──────── TEKSTFRAGMENT ────────

Zoo is de zaak in de Dordtsche Synode blijven
rusten.
De woorden uit het art. kunnen zien op de 20ste
sessie.
Meer waarschijnlijk is, dat het ziet op artikel 8, waar
sprake is van proposities van ongestudeerde personen en dat
in art. 20 over de proposities de Dordtsche synode
vooral het oog had op ongestudeerde personen en niet op de
proposities van studenten.
|84|
De uitdrukking bedoelt dan, dat men art. 8 in acht zal nemen bij
ongestudeerde personen.
Dan is in Dordt het proponeeren beperkt tot de niet
studeerende mannen met singuliere gaven.
Feitelijk is daarna nergens het proponeeren van studenten een
oefenen voor zichzelf, maar geschiedde het om te maken, dat zij
bij de kerken bekend werden.

──────── GEGEVENSUITTREKSEL ────────

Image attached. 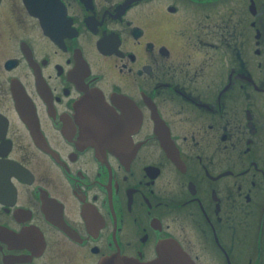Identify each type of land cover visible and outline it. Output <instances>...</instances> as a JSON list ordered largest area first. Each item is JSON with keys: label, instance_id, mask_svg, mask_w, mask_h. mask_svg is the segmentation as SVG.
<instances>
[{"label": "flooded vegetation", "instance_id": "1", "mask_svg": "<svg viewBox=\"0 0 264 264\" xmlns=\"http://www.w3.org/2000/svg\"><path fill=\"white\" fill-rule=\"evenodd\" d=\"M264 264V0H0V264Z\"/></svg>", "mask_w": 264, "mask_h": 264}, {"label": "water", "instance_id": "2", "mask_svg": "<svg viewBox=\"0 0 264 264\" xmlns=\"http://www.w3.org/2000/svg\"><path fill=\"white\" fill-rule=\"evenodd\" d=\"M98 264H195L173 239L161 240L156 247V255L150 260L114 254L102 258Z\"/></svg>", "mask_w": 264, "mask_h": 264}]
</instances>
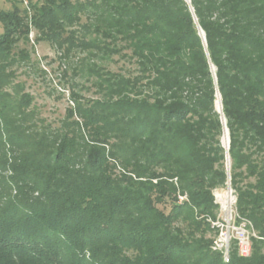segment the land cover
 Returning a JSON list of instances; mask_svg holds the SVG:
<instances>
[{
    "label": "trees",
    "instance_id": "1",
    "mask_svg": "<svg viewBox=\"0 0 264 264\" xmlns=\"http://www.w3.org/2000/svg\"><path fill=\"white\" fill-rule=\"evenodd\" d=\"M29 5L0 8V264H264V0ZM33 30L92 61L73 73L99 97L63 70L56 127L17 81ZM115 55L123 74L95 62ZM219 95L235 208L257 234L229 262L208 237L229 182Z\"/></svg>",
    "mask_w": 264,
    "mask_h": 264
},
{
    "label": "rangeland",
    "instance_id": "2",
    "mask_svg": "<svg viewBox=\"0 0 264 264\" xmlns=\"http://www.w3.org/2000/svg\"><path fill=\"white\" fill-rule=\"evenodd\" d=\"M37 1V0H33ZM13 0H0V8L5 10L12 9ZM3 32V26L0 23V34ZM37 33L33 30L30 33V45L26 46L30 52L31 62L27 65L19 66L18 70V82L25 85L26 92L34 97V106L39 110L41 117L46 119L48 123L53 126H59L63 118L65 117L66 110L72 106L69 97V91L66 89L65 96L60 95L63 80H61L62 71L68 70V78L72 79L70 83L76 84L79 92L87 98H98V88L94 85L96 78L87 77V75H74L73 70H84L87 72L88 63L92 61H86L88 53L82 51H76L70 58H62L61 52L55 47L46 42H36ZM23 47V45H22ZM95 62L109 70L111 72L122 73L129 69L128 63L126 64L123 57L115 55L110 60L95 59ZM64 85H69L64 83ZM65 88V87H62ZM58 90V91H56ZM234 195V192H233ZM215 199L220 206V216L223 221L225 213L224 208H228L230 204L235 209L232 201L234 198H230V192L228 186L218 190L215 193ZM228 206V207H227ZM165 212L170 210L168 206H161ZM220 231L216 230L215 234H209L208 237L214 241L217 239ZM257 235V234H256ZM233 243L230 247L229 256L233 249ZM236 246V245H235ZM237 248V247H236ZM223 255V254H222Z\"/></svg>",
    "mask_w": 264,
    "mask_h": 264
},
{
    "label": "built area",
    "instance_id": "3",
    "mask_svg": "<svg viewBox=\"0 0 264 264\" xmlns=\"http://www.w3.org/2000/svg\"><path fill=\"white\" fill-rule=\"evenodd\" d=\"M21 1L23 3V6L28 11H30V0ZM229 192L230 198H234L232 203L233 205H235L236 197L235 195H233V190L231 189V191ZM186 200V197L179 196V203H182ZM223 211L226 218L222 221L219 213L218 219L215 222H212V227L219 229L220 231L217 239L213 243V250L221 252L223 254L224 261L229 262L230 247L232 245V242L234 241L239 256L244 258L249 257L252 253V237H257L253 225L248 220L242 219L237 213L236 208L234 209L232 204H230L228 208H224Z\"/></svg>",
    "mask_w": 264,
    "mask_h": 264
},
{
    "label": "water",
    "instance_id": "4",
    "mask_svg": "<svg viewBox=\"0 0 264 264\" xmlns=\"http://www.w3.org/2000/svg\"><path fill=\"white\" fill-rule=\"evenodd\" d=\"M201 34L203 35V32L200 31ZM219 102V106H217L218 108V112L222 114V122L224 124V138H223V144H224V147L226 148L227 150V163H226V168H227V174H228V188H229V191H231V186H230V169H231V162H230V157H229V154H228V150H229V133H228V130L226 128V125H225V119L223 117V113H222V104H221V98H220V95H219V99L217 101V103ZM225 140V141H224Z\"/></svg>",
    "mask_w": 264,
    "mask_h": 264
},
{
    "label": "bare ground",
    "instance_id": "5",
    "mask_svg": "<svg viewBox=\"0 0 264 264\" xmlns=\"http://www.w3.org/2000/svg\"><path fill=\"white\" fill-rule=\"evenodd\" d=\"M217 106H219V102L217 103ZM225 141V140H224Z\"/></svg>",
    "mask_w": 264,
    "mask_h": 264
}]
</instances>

────────
──────── GEGEVENSUITTREKSEL ────────

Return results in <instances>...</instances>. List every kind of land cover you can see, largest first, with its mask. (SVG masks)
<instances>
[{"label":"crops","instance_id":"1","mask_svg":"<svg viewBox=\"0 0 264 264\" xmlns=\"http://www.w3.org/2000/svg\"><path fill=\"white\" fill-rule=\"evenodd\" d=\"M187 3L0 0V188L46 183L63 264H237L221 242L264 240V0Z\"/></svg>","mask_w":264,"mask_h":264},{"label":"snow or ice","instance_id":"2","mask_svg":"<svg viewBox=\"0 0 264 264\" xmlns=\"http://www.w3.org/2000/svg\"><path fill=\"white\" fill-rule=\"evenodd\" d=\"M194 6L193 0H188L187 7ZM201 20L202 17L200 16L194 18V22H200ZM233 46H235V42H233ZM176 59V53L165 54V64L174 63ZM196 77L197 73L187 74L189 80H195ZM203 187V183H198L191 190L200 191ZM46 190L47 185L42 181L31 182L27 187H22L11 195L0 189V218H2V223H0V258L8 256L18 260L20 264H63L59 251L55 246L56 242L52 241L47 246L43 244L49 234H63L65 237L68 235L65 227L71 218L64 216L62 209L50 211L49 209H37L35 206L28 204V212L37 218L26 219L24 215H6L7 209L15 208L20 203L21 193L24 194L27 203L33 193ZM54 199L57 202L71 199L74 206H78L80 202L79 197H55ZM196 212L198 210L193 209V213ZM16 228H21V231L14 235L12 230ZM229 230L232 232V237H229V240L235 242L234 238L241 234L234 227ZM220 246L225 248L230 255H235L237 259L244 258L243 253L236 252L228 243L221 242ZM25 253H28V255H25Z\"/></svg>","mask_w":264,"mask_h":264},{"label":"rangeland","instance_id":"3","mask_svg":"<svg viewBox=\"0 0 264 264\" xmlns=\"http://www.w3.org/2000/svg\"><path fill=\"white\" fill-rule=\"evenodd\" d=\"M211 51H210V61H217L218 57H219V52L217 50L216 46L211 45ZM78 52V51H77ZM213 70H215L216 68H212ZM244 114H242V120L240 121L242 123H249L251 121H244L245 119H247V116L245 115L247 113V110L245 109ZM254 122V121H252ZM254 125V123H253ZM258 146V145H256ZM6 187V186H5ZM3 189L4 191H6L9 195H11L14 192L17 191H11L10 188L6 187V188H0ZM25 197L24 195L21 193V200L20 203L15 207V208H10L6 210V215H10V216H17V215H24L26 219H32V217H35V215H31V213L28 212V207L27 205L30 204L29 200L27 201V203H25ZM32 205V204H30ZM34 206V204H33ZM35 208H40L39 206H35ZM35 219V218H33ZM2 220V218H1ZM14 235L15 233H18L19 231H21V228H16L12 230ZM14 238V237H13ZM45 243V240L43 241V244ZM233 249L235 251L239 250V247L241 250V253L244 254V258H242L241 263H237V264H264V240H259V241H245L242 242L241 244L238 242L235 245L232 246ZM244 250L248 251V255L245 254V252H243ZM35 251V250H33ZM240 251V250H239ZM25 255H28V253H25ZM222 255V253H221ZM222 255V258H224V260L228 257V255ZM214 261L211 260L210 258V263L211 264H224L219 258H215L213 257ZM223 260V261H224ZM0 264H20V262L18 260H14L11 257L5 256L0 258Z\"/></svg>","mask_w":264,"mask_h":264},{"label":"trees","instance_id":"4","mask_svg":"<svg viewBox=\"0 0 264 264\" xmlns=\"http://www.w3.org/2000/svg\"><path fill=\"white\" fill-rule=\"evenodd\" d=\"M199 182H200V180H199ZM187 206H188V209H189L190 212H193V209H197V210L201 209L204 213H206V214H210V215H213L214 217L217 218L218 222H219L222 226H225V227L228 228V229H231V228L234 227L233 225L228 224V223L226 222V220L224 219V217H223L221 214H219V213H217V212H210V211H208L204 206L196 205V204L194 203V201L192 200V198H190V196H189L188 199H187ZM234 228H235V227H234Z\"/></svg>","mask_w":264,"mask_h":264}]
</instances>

────────

**OPDRACHT 1:**
Beantwoord aan de hand van de tekst over de Dordtsche synode de volgende vragen:
(a) Waarvan is in artikel 8 sprake?
(b) Tot wie is in Dordt het proponeeren beperkt?
(c) Met welk doel geschiedde daarna het proponeeren van studenten?
**OPDRACHT 2:** Zet de tekst over het proponeeren in de Dordtsche synode voort na de laatste zin.

**SCHRIFTELIJK ANTWOORD 1:**
(a) Van proposities van ongestudeerde personen.
(b) Tot de niet studeerende mannen met singuliere gaven.
(c) Om te maken, dat zij bij de kerken bekend werden.

**SCHRIFTELIJK ANTWOORD 2:**
Het praeparatoir examen bleef eerst.
Dit is ook nu nog van de propositie gebleven.
Enigszins geschiedt het nu nog tot oefening van
aanstaande predikanten, maar proposities worden
niet gehouden in groote kerken met critiek, maar in
kleine kerken met absentie van predikant om de gemeente aan een
beurt te helpen.
In art. 18-20 is de opleiding voor den Dienst des Woords afgehandeld.